# TASK INPUT:
--- --- ---
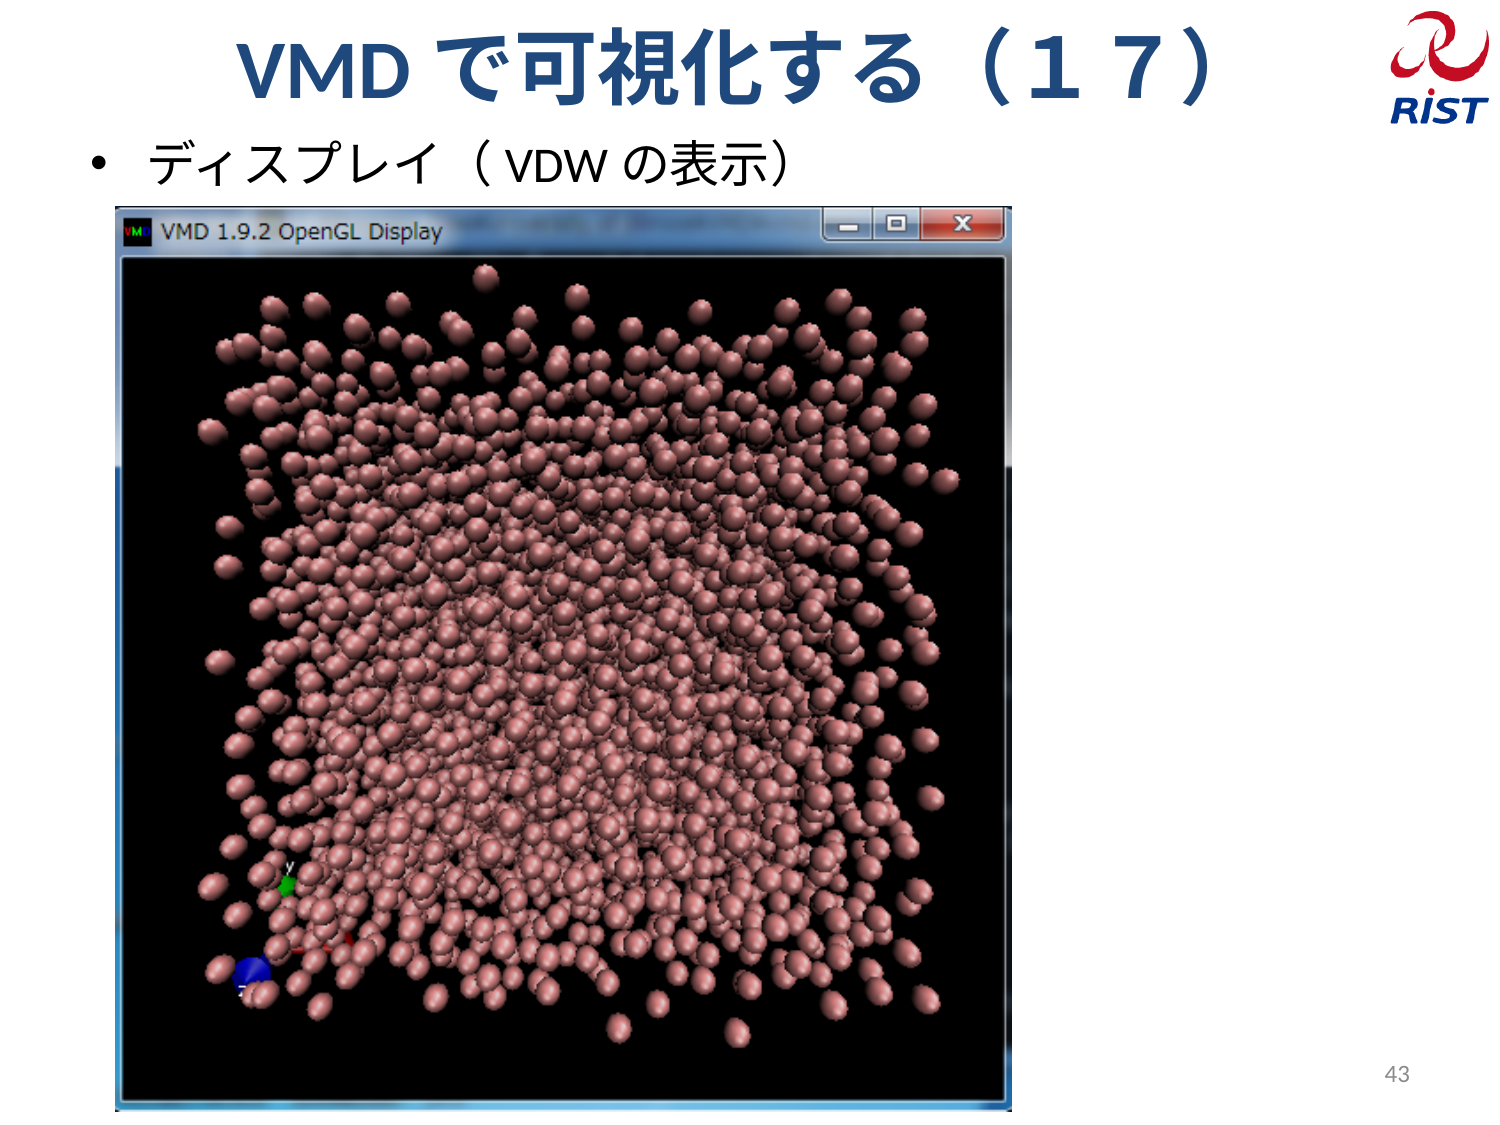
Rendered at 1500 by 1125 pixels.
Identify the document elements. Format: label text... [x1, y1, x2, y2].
--- --- ---
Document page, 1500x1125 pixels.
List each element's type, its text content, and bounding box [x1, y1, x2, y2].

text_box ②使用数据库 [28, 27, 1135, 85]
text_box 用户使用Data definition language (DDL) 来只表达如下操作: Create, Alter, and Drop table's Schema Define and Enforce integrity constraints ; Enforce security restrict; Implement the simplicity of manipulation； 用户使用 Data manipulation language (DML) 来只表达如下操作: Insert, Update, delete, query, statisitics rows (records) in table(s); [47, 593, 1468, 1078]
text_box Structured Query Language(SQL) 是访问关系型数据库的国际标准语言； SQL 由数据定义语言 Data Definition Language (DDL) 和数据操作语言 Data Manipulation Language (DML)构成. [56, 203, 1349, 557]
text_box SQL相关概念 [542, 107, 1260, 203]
--- --- ---
# PROBLEM REQUIREMENTS:
Your reply is to repeat, unchanged, the lines above running from the one with "Rendered at 1500 by 1125 pixels." up to and including the one with "Identify the document".

# RESPONSE FOR THIS EXERCISE:
Rendered at 1500 by 1125 pixels.
Identify the document elements. Format: label text... [x1, y1, x2, y2].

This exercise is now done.